TASK TO COMPLETE:
Reproduce the passage of the OS X integration discussion from "Is anyone from" up to and including "client configuration.".

A 389 Directory Server plugin that generates altSecurityIdentities and
AuthAuthority values automatically for an objectClass=apple-account.
This would automatically present the following entries (user admin used
as an example):
altSecurityIdentitites: Kerberos:ad...@example.org <http://example.org>
AuthAuthority: ;Kerberosv5;;ad...@example.org
<mailto:ad...@example.org>;EXAMPLE.ORG <http://example.org>;
AuthAuthority is interesting because it supports not only basic LDAP
authentication, but also Kerberos, Netlogon and Apple Password Server
and you can specify multiple authentication authorities (including an
Active Directory).

Is this generally static data set once during user-creation? If so them the framework can manage it w/o requiring a 389-ds plugin which means it would be far easier to do.

A better way to specify homes for users. Not everyone uses automount and
automount maps (although OS X can use them). We need to be able to
specify not the assumably mounted home directory, but the protocol (afp,
nfs, cifs, etc.), server and share/directory. Furthermore, most Mac
Admins will have a heart-attack if they see an auto-mounted
/home/$username instead of the usual /Users/$username.

Not sure what you mean. Do you mean having a way to map it by client type? You may be able to do it by having client-type-based automount maps.

*Here's what's missing from OS X:*
A way to request OS X to do GSS-TSIG registration to the DNS. We may
have an MCX method to do that, but I haven't investigated. NSUpdate is
available and has support for gss-tsig. I think that for Active
Directory it does this automatically, and if so, we should be able to
reproduce it.

A way to specify that the fqdn argument should actually be an FQDN. We
might have to write a 389 DS plugin to take the CN without the final "$"
and add the domain name after it.

SUDO Map support. Currently, the only way to specify if an account has
sudo rights is to make it an admin. This makes it clear that without
Password Server support (partly implemented in the LPWS project), the
usage scenarios are limited to normal users and SSO to servers. OTOH, OS
X only knows admin and non-admin accounts, so it's not that bad.

*Steps to produce my demo install before the patches below:*
ipa-server-install -r EXAMPLE.ORG <http://example.org> -n example.org
<http://example.org> -p deadbeef -a deadbeef -P
deadbeef --hostname=ipa.example.org <http://ipa.example.org>
--ip-address= --ssh-trust-dns -U --setup-dns --no-forwarders

Is anyone from Red Hat willing to pick this up? It would be a nice
addition. If so, I am offering to do the testing and fine-tuning for all
post-Tiger releases. I can also share virtual machines for server and
client configuration.

I'd open one or more RFE tickets on https://fedorahosted.org/freeipa/newticket

The Apple schemas are included in Apple's GPL code-drops for OpenLDAP if
anyone is wondering about licensing. We don't need the full schemas
because we can map most stuff to our own schema and it works brilliantly.

It is probably best to stick with the Apple schema otherwise there could be pain later if something changes, requiring additional mapping.

INFORMATION SHOWN:
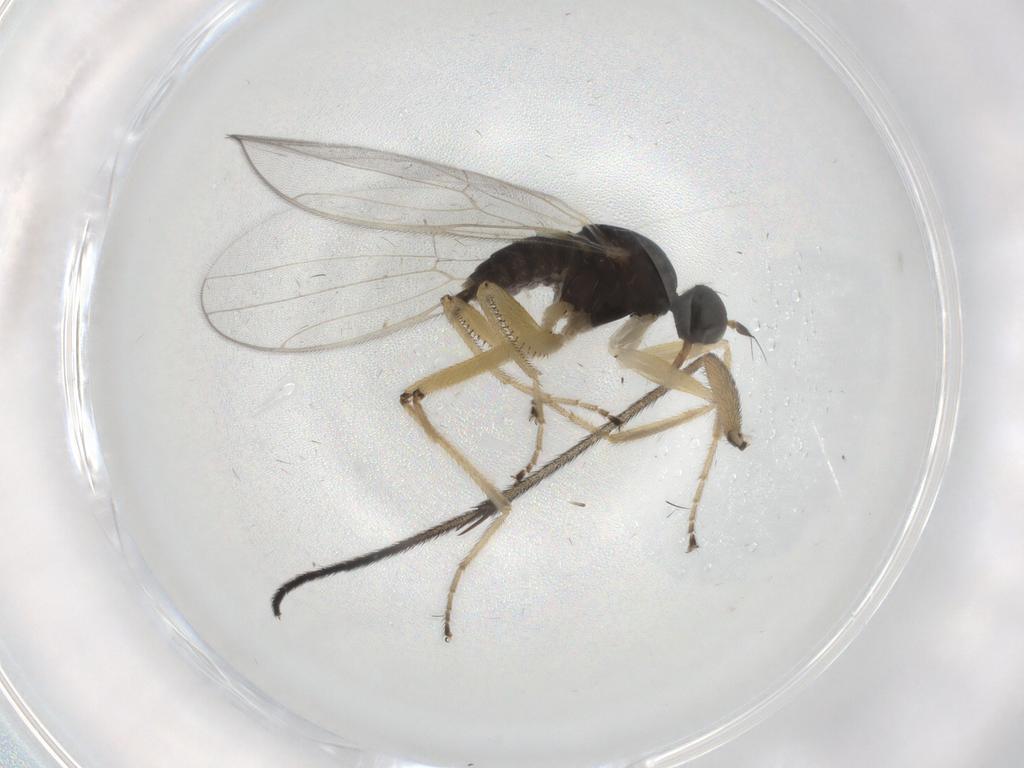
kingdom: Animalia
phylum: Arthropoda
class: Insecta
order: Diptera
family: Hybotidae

...

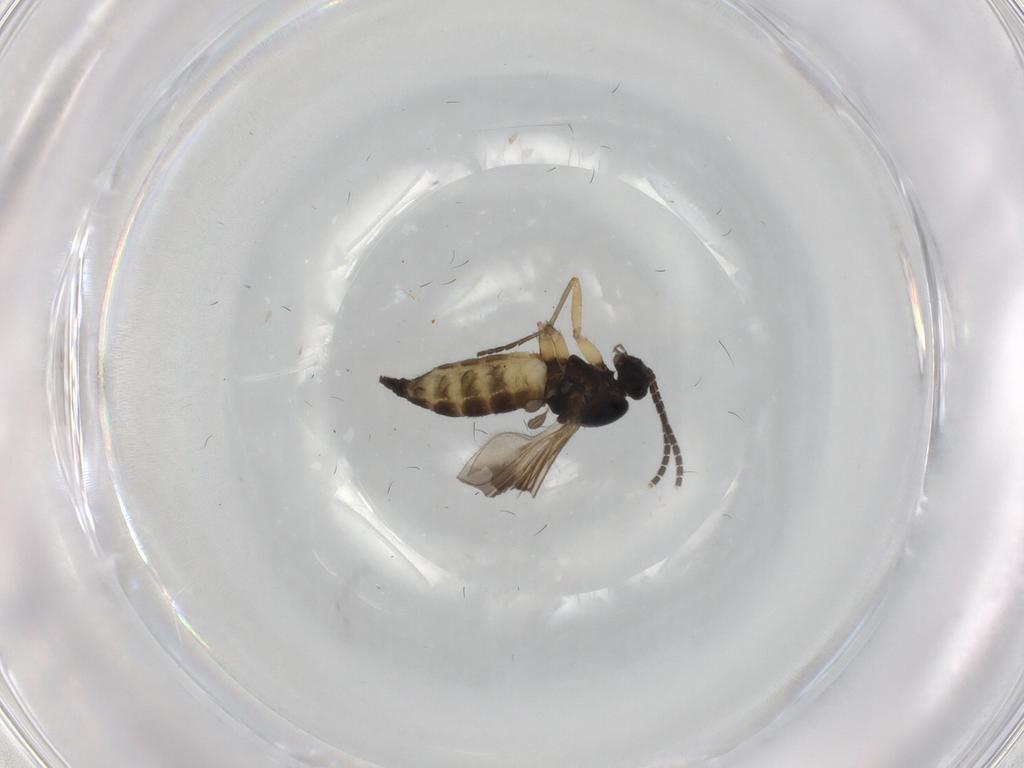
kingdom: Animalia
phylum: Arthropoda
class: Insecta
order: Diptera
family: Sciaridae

SOLUTION:
Is anyone from Red Hat willing to pick this up? It would be a nice
addition. If so, I am offering to do the testing and fine-tuning for all
post-Tiger releases. I can also share virtual machines for server and
client configuration.